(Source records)
*** Begin section ***

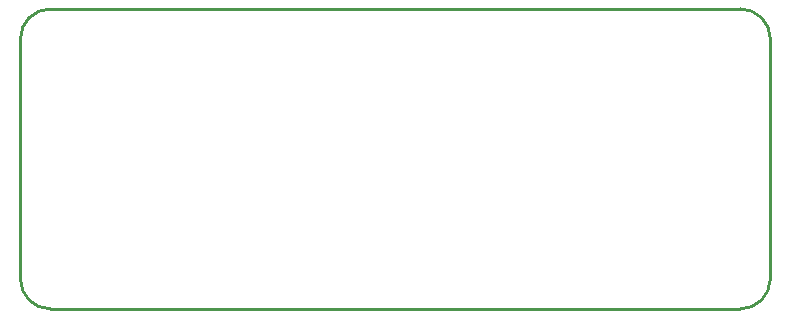
<source format=gbr>
%TF.GenerationSoftware,Altium Limited,Altium Designer,22.9.1 (49)*%
G04 Layer_Color=16711935*
%FSLAX26Y26*%
%MOIN*%
%TF.SameCoordinates,1DAB686F-CFF3-4EBC-B241-DE3F9B15245D*%
%TF.FilePolarity,Positive*%
%TF.FileFunction,Keep-out,Top*%
%TF.Part,Single*%
G01*
G75*
%TA.AperFunction,NonConductor*%
%ADD29C,0.010000*%
D29*
X5000000Y2900000D02*
G03*
X4900000Y3000000I-100000J0D01*
G01*
Y2000000D02*
G03*
X5000000Y2100000I0J100000D01*
G01*
X2500000D02*
G03*
X2600000Y2000000I100000J0D01*
G01*
Y3000000D02*
G03*
X2500000Y2900000I0J-100000D01*
G01*
Y2100000D02*
Y2900000D01*
X2600000Y2000000D02*
X4900000D01*
X5000000Y2100000D02*
Y2900000D01*
X2600000Y3000000D02*
X4900000D01*
%TF.MD5,be21ffacb64ca2465c421b59eb568e97*%
M02*

</source>
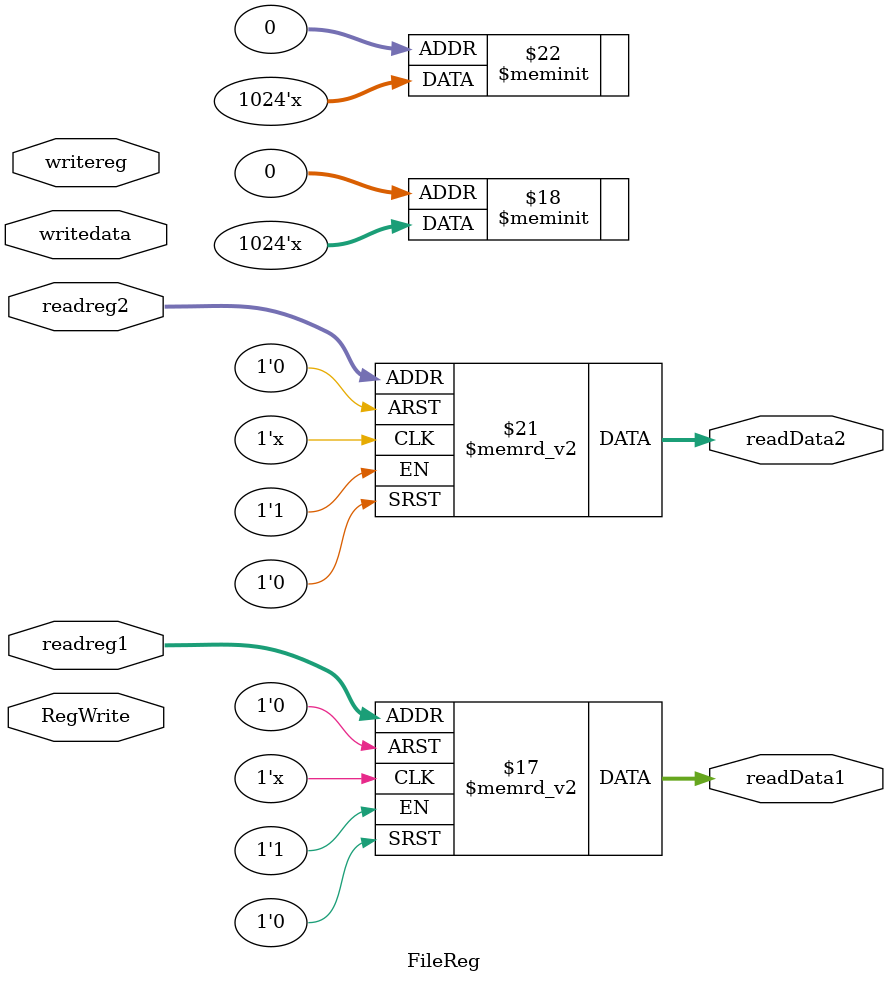
<source format=v>
module FileReg(RegWrite,readreg1,readreg2,writereg,writedata,readData1,readData2);
input RegWrite;
input [4:0] readreg1;
input [4:0] readreg2;
input [4:0] writereg;
input [31:0] writedata;
output reg [31:0] readData1;
output reg [31:0] readData2;
reg [31:0] registers [31:0];
always @* begin

readData1<=registers[readreg1];
readData2<=registers[readreg2];
if(RegWrite)
registers[writereg]<=writedata;

end
endmodule
</source>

*** End section ***

Without including any pictures, output each entry above exactly as it appears.

◆ Output of the task ◆
<source format=gbr>
%TF.GenerationSoftware,Altium Limited,Altium Designer,22.9.1 (49)*%
G04 Layer_Color=16711935*
%FSLAX26Y26*%
%MOIN*%
%TF.SameCoordinates,1DAB686F-CFF3-4EBC-B241-DE3F9B15245D*%
%TF.FilePolarity,Positive*%
%TF.FileFunction,Keep-out,Top*%
%TF.Part,Single*%
G01*
G75*
%TA.AperFunction,NonConductor*%
%ADD29C,0.010000*%
D29*
X5000000Y2900000D02*
G03*
X4900000Y3000000I-100000J0D01*
G01*
Y2000000D02*
G03*
X5000000Y2100000I0J100000D01*
G01*
X2500000D02*
G03*
X2600000Y2000000I100000J0D01*
G01*
Y3000000D02*
G03*
X2500000Y2900000I0J-100000D01*
G01*
Y2100000D02*
Y2900000D01*
X2600000Y2000000D02*
X4900000D01*
X5000000Y2100000D02*
Y2900000D01*
X2600000Y3000000D02*
X4900000D01*
%TF.MD5,be21ffacb64ca2465c421b59eb568e97*%
M02*

</source>
<source format=v>
module FileReg(RegWrite,readreg1,readreg2,writereg,writedata,readData1,readData2);
input RegWrite;
input [4:0] readreg1;
input [4:0] readreg2;
input [4:0] writereg;
input [31:0] writedata;
output reg [31:0] readData1;
output reg [31:0] readData2;
reg [31:0] registers [31:0];
always @* begin

readData1<=registers[readreg1];
readData2<=registers[readreg2];
if(RegWrite)
registers[writereg]<=writedata;

end
endmodule
</source>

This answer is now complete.